*WORK REQUEST:* Format the lines below as a numbered list, omitting any blank lines.
────────────────────
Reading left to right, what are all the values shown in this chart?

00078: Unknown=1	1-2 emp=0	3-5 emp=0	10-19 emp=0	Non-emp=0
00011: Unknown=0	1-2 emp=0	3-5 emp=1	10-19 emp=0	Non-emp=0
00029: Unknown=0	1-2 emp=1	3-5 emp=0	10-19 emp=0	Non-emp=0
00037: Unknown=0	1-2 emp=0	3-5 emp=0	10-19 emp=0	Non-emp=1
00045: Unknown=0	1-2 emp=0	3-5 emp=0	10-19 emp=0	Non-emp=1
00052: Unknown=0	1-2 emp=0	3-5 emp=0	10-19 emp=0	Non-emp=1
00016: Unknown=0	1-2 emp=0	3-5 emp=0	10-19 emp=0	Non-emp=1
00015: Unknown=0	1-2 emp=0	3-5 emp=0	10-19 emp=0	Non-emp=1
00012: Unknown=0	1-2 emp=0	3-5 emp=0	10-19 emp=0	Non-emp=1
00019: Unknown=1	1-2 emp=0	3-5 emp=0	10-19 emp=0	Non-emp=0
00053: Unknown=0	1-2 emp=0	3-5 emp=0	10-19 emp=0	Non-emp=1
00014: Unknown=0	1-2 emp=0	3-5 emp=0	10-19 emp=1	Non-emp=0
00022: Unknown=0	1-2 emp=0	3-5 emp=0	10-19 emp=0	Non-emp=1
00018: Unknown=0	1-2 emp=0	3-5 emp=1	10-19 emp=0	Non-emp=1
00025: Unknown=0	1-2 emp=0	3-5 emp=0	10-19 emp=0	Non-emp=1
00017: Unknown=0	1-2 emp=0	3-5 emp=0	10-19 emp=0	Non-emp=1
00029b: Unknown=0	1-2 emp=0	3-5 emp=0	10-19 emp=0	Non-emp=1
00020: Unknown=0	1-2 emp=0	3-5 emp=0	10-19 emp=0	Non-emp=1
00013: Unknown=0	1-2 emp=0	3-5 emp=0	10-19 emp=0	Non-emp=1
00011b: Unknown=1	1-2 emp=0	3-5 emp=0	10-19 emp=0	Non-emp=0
────────────────────
*ANSWER TO THIS EXERCISE:*
1. Reading left to right, what are all the values shown in this chart?
2. 00078: Unknown=1	1-2 emp=0	3-5 emp=0	10-19 emp=0	Non-emp=0
3. 00011: Unknown=0	1-2 emp=0	3-5 emp=1	10-19 emp=0	Non-emp=0
4. 00029: Unknown=0	1-2 emp=1	3-5 emp=0	10-19 emp=0	Non-emp=0
5. 00037: Unknown=0	1-2 emp=0	3-5 emp=0	10-19 emp=0	Non-emp=1
6. 00045: Unknown=0	1-2 emp=0	3-5 emp=0	10-19 emp=0	Non-emp=1
7. 00052: Unknown=0	1-2 emp=0	3-5 emp=0	10-19 emp=0	Non-emp=1
8. 00016: Unknown=0	1-2 emp=0	3-5 emp=0	10-19 emp=0	Non-emp=1
9. 00015: Unknown=0	1-2 emp=0	3-5 emp=0	10-19 emp=0	Non-emp=1
10. 00012: Unknown=0	1-2 emp=0	3-5 emp=0	10-19 emp=0	Non-emp=1
11. 00019: Unknown=1	1-2 emp=0	3-5 emp=0	10-19 emp=0	Non-emp=0
12. 00053: Unknown=0	1-2 emp=0	3-5 emp=0	10-19 emp=0	Non-emp=1
13. 00014: Unknown=0	1-2 emp=0	3-5 emp=0	10-19 emp=1	Non-emp=0
14. 00022: Unknown=0	1-2 emp=0	3-5 emp=0	10-19 emp=0	Non-emp=1
15. 00018: Unknown=0	1-2 emp=0	3-5 emp=1	10-19 emp=0	Non-emp=1
16. 00025: Unknown=0	1-2 emp=0	3-5 emp=0	10-19 emp=0	Non-emp=1
17. 00017: Unknown=0	1-2 emp=0	3-5 emp=0	10-19 emp=0	Non-emp=1
18. 00029b: Unknown=0	1-2 emp=0	3-5 emp=0	10-19 emp=0	Non-emp=1
19. 00020: Unknown=0	1-2 emp=0	3-5 emp=0	10-19 emp=0	Non-emp=1
20. 00013: Unknown=0	1-2 emp=0	3-5 emp=0	10-19 emp=0	Non-emp=1
21. 00011b: Unknown=1	1-2 emp=0	3-5 emp=0	10-19 emp=0	Non-emp=0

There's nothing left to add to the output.